Portland, OR – The owner of Georgia-Pacific spent $13,800,000 on lobbying in a single year, according to a new report by Environment Oregon. The enormous spending came after Georgia-Pacific dumped 123,040 pounds of toxic chemicals into Oregon’s waterways in 2012.

Environment Oregon released its Polluting Politics report shortly after the introduction of a bill in the US House of Representatives to block the EPA’s clean water rule, which could restore Clean Water Act protections to thousands of waterways in Oregon and across the country.

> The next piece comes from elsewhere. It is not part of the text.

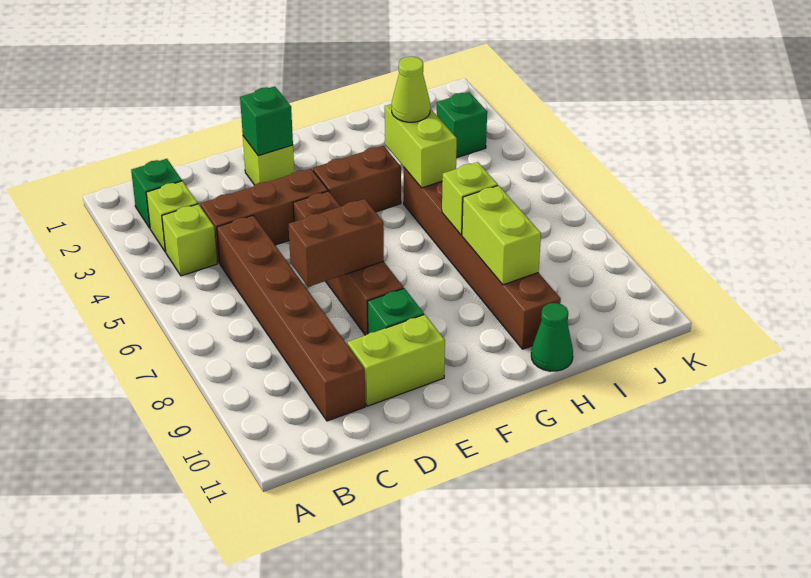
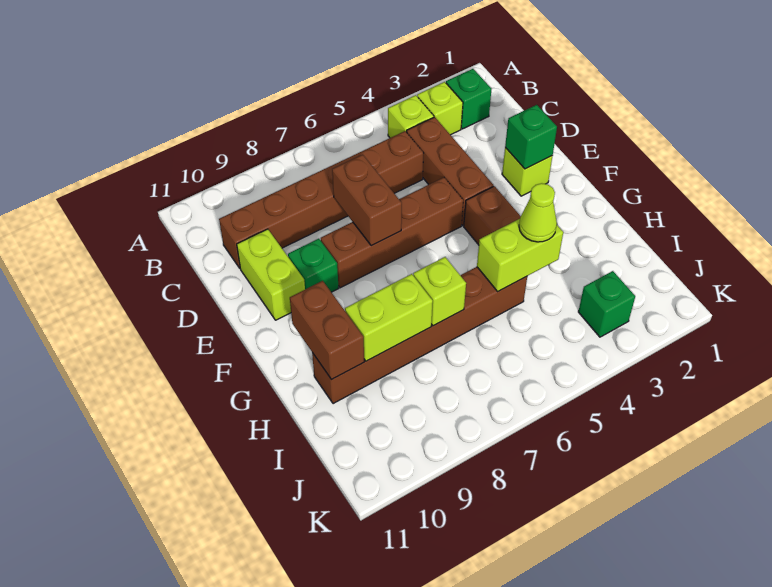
none -> brown 1x2 brick [290,281,364,380]
green 1x1 cone [531,303,573,371] -> none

“As it turns out, the same companies that are polluting our rivers with toxic chemicals are also polluting our politics with their spending,” observed Charlotte Bromley, clean water campaign organizer with Environment Oregon.

Environment Oregon’s report links discharges of toxic chemicals as reported in the EPA’s Toxics Release Inventory for 2012 with federally reported campaign contributions and lobbying expenditures.

Major findings of the report include:

  • Heinz Frozen Food Co. dumped 183,744 pounds of toxic pollution into Oregon’s Snake River Watershed in 2012. In 2014, HJ Heinz Co., its parent company, spent $105,000 on lobbying and another $131,900 in campaign contributions to key lawmakers in the 2014 election cycle. 
  • The same year, while Georgia-Pacific Toledo LLC dumped 123,040 pounds of toxic pollution into Oregon’s Yaquina Bay. Koch Industries, Inc., its parent company, spent $13,800,000 in lobbying expenditures, another $7,703,185 in campaign contributions, and was ranked #6 in the nation on the list of worst offenders for total pounds of toxics released. 

Right now, polluters are lobbying their allies on Capitol Hill to derail the EPA’s plan to restore Clean Water Act protections to over 61,000 miles of streams in Oregon. Loopholes in the law currently leave the waterways that feed the drinking water of nearly 1.7 million Oregonians at risk.

“It’s clear that Oregon’s polluters have deep pockets, but thousands of Oregonians have raised their voices in support of doing more to protect local rivers,” Bromley said. “It’s time for Congress to listen to citizens, not the polluters, and let the EPA finish the job to protect the waterways we love.”